Given text
I'm not saying it's not possible for a Siberian Husky to look after livestock (I wrote about a random mutt my grandma started using as an LGD when she got really old in another thread), 
but I look at it like this: if certain breeds have been bred to be LGD's for hundreds of years, why get a breed that has been bred for a completely different job? 
But again that's just how I look at it, especially if there are large predators in the area



Really great post Roll farms. Your post is so clear and so easy to understand, it might very well be turned into a "sticky"


----------



## poorboys (Aug 20, 2012)

I agree with the post here, when one of my dogs welps, they are in with goats, that way they get use to them, but for the kid pen their is a adult ldg in with them.. I put my only pup in when she was 3 months old in with the older ldg's and they taught her, they were all in with adult does, and roll's right they will slam them when it comes to rough play. my chicks are in a different area penned in, no contact with the ldg's but haven't lost one. young pups will hurt kid goats. their training is in insticnt within their bloodlines. you get a mix and then you don't know what you have has far as tearperment. sorry about spelling here. but all your firm No's get heard! just keep working with her.

Scene geometry reasoning items:
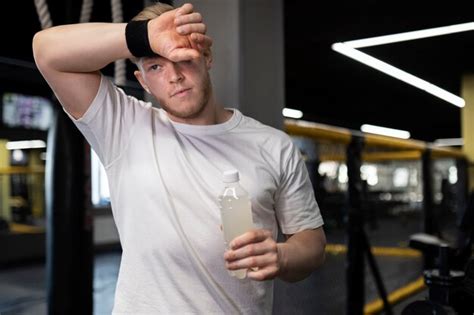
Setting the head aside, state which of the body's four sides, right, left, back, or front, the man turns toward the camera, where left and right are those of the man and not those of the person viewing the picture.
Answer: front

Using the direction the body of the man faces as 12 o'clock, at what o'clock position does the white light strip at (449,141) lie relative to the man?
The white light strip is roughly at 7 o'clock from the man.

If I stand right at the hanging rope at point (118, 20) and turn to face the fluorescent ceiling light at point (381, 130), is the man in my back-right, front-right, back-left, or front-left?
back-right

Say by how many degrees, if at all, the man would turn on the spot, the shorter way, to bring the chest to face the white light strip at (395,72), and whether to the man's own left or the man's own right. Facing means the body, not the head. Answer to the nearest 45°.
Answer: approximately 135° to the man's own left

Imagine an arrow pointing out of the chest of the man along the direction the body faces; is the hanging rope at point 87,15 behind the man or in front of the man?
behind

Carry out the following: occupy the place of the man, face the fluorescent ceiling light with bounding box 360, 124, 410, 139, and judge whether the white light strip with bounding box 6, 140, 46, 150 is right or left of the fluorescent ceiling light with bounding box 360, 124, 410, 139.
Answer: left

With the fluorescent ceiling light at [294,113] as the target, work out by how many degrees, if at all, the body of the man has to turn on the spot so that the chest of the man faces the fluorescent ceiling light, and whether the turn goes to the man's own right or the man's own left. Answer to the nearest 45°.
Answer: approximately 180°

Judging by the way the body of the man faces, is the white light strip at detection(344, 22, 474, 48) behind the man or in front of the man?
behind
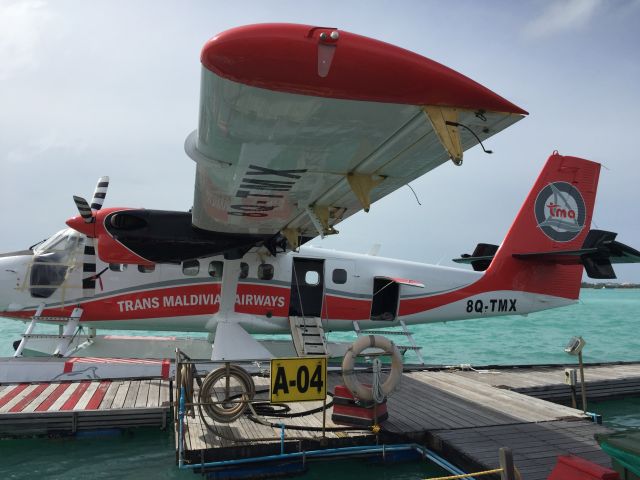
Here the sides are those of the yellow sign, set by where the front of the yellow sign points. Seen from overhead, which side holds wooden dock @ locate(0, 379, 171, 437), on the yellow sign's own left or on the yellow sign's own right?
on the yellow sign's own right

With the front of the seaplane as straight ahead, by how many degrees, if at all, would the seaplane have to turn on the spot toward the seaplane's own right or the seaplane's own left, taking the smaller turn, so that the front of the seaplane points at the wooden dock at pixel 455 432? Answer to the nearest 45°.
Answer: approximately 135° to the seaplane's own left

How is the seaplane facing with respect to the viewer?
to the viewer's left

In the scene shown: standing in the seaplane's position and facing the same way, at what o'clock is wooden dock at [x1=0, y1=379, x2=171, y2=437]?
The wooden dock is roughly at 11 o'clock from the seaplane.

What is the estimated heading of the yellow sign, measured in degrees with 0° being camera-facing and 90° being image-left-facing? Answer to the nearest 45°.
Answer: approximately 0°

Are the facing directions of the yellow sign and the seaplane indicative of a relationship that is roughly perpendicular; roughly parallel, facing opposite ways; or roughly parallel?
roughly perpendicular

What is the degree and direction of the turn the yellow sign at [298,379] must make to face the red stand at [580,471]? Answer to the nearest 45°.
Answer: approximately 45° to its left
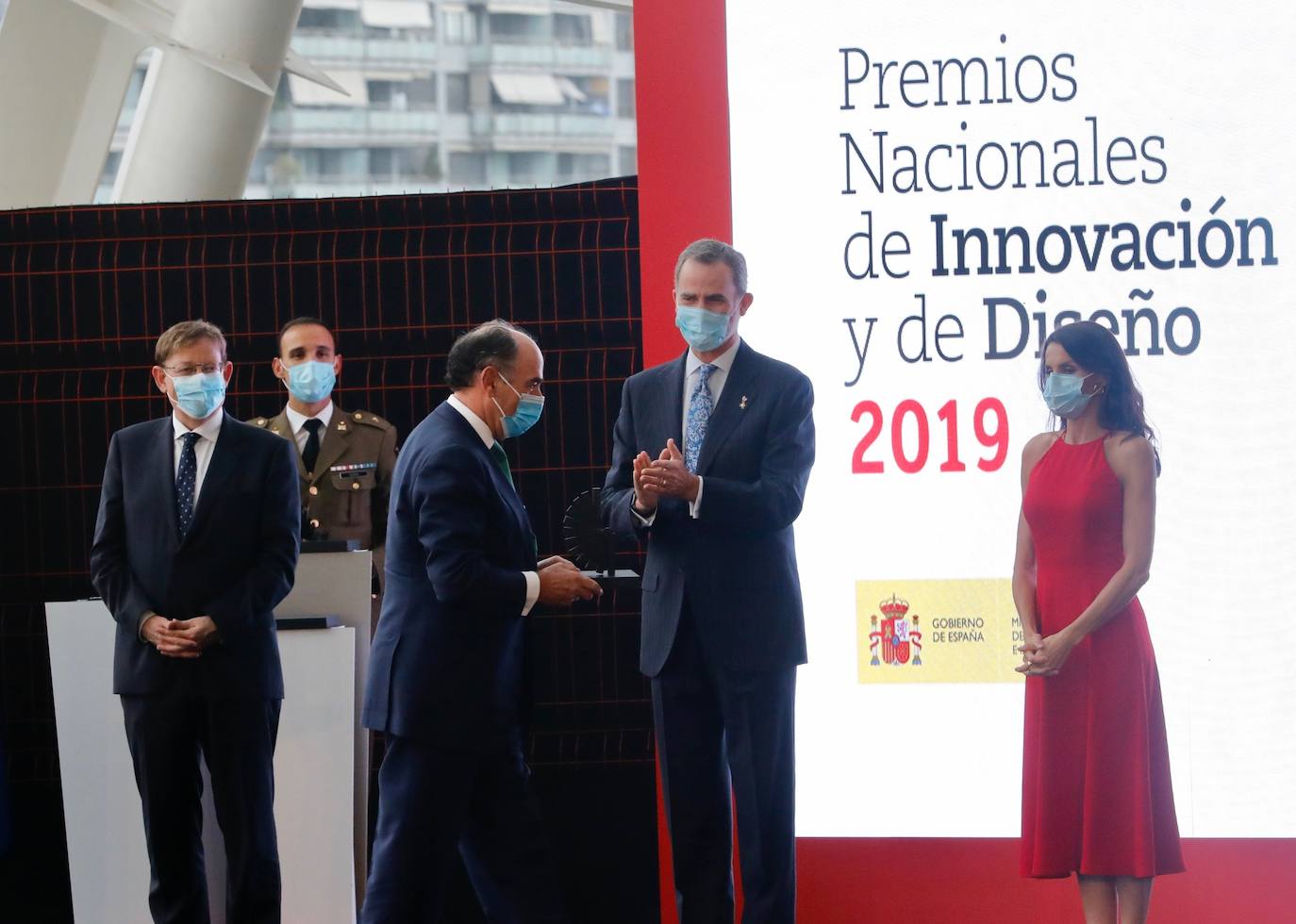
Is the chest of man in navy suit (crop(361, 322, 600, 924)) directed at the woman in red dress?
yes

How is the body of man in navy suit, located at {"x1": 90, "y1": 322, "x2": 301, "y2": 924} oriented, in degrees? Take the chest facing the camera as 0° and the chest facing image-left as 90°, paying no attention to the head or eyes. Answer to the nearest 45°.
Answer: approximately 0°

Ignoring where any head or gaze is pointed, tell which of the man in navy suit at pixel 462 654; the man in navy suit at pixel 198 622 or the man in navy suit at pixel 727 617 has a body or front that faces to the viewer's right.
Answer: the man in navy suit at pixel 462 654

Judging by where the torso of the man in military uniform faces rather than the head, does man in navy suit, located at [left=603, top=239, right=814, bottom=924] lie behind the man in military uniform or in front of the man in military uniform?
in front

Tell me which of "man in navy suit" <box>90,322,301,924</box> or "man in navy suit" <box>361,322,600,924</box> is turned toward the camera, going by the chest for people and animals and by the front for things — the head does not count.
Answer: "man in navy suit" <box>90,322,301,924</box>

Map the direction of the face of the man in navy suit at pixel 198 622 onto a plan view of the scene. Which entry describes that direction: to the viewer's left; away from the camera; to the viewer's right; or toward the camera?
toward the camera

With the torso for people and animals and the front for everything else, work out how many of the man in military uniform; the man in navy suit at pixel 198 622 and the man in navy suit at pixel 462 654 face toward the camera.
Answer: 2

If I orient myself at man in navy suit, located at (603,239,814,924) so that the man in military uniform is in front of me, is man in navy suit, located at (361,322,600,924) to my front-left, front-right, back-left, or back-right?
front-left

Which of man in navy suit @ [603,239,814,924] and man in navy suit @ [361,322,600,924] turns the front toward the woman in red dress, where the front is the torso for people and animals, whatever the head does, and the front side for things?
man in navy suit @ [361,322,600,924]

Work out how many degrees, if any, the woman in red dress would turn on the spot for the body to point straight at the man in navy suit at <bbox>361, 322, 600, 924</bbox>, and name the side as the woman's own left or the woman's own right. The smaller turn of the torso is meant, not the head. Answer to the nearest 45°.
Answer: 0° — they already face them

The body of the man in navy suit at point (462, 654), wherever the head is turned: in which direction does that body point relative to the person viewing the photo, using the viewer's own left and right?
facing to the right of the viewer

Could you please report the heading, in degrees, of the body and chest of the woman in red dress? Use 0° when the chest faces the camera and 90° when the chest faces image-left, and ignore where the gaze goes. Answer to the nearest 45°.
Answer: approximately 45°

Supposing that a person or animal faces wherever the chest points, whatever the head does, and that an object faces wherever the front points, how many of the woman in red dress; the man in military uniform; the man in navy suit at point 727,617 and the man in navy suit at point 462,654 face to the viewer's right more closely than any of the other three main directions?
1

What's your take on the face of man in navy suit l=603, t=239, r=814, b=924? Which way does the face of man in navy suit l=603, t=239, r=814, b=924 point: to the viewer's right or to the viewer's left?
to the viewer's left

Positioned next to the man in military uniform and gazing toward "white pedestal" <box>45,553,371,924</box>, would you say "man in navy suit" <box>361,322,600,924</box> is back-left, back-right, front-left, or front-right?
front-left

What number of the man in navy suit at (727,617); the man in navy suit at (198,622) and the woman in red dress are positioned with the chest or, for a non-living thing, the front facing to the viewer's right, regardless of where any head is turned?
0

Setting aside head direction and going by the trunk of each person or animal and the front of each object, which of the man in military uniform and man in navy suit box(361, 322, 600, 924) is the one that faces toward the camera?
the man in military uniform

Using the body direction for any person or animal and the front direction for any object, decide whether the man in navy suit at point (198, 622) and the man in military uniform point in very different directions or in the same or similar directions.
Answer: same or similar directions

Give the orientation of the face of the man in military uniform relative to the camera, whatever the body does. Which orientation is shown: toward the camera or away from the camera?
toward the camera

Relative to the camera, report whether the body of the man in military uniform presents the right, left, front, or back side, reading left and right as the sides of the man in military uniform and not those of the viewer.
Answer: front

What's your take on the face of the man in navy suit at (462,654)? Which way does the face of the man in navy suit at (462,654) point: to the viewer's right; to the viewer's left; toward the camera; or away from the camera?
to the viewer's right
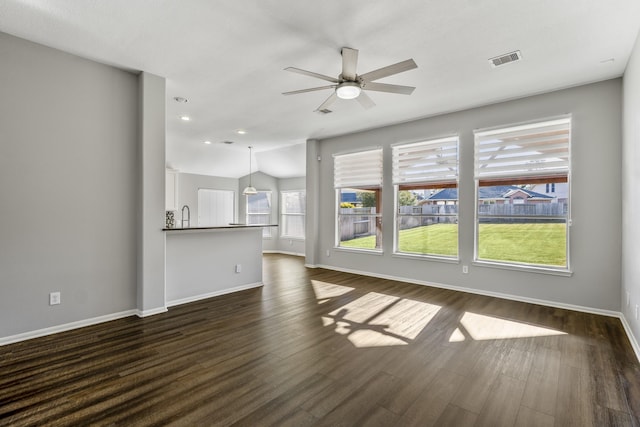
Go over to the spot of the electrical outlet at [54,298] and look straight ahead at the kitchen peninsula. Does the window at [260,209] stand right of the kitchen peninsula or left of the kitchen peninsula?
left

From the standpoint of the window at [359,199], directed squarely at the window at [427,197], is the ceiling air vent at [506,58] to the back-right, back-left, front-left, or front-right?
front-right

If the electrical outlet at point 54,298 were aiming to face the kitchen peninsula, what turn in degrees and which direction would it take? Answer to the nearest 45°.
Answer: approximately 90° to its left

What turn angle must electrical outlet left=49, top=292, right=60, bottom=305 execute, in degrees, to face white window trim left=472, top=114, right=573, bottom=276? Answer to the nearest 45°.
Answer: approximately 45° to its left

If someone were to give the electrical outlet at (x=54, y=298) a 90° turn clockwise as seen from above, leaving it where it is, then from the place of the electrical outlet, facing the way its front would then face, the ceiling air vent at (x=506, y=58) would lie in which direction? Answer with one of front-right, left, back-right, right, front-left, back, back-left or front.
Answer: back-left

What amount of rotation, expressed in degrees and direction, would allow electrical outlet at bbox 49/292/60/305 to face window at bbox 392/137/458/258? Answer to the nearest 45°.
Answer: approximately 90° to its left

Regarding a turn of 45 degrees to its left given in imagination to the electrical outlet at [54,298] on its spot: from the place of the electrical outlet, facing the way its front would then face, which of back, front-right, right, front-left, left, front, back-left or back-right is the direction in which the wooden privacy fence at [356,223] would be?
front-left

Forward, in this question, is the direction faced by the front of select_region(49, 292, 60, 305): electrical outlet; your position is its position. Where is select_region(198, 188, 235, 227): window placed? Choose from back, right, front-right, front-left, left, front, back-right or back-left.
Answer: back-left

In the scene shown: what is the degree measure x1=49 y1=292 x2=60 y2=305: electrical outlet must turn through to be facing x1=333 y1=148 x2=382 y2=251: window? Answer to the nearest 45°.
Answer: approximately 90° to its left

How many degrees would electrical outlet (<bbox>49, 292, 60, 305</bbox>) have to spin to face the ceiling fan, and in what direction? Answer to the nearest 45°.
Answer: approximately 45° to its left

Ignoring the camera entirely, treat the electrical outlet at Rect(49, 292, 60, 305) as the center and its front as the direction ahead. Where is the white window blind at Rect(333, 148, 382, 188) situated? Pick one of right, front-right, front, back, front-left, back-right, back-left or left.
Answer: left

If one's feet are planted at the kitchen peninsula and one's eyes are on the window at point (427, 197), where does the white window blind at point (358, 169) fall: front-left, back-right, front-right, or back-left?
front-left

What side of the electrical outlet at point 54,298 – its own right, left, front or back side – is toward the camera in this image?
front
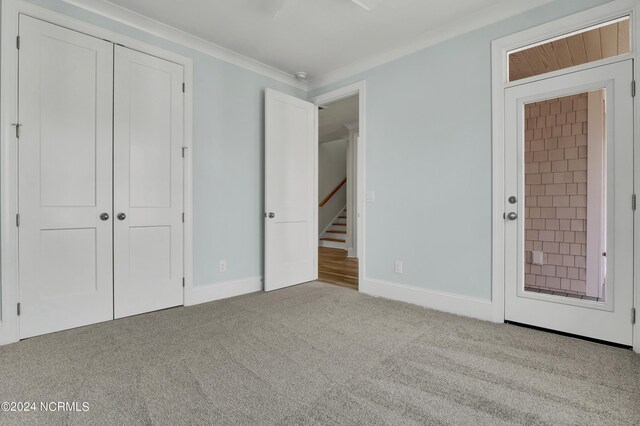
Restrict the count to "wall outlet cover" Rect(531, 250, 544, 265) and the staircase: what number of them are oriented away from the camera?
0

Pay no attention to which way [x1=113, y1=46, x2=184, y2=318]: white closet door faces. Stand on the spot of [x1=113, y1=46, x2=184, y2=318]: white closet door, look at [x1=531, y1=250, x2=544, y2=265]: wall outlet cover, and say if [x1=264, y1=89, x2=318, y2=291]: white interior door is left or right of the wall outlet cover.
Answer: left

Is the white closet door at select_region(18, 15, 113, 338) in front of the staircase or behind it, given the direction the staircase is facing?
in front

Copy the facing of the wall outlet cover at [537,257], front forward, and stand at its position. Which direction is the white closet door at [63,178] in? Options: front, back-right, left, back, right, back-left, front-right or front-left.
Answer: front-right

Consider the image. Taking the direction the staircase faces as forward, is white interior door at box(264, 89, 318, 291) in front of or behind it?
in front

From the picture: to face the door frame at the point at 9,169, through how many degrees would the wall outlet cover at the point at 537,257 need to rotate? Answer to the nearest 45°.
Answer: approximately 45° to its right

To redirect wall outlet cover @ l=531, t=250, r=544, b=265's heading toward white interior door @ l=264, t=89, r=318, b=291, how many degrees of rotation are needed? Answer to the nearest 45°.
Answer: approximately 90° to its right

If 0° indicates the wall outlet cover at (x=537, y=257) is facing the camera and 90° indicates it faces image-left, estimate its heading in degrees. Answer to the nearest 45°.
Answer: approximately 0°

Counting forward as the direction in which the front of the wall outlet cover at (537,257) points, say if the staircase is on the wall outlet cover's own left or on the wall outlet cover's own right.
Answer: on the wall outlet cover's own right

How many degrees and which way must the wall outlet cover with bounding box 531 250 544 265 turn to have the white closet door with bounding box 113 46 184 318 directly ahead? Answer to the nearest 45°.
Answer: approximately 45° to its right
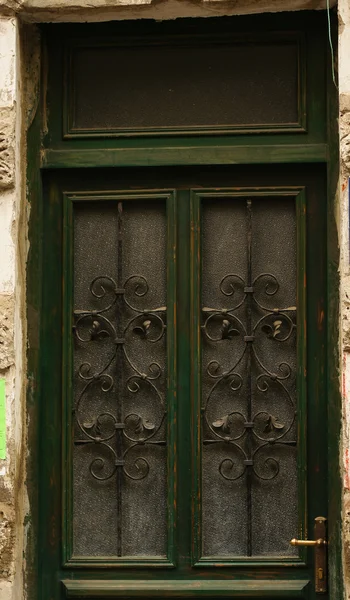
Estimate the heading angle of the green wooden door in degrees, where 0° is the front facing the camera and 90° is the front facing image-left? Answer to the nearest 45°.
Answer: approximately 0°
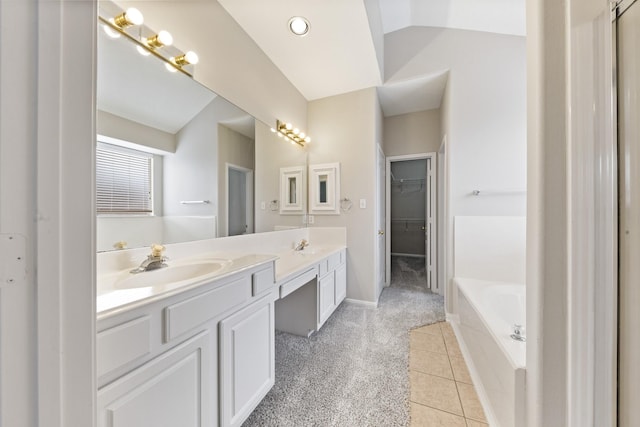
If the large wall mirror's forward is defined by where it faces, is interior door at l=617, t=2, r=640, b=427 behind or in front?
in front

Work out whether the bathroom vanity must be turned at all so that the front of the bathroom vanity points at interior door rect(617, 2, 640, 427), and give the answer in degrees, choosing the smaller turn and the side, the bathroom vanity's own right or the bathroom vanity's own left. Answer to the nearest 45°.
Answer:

Directions
1. Return the part of the livestock guardian dog thread that opens with the words containing "Really great post" and closes with "working with her.".
2. In the livestock guardian dog thread, how old was the only pup when she was put in with the older dogs?

Your responses
1.
Really great post Roll farms. Your post is so clear and so easy to understand, it might very well be turned into a "sticky"


----------



## poorboys (Aug 20, 2012)

I agree with the post here, when one of my dogs welps, they are in with goats, that way they get use to them, but for the kid pen their is a adult ldg in with them.. I put my only pup in when she was 3 months old in with the older ldg's and they taught her, they were all in with adult does, and roll's right they will slam them when it comes to rough play. my chicks are in a different area penned in, no contact with the ldg's but haven't lost one. young pups will hurt kid goats. their training is in insticnt within their bloodlines. you get a mix and then you don't know what you have has far as tearperment. sorry about spelling here. but all your firm No's get heard! just keep working with her.

2. She was 3 months old.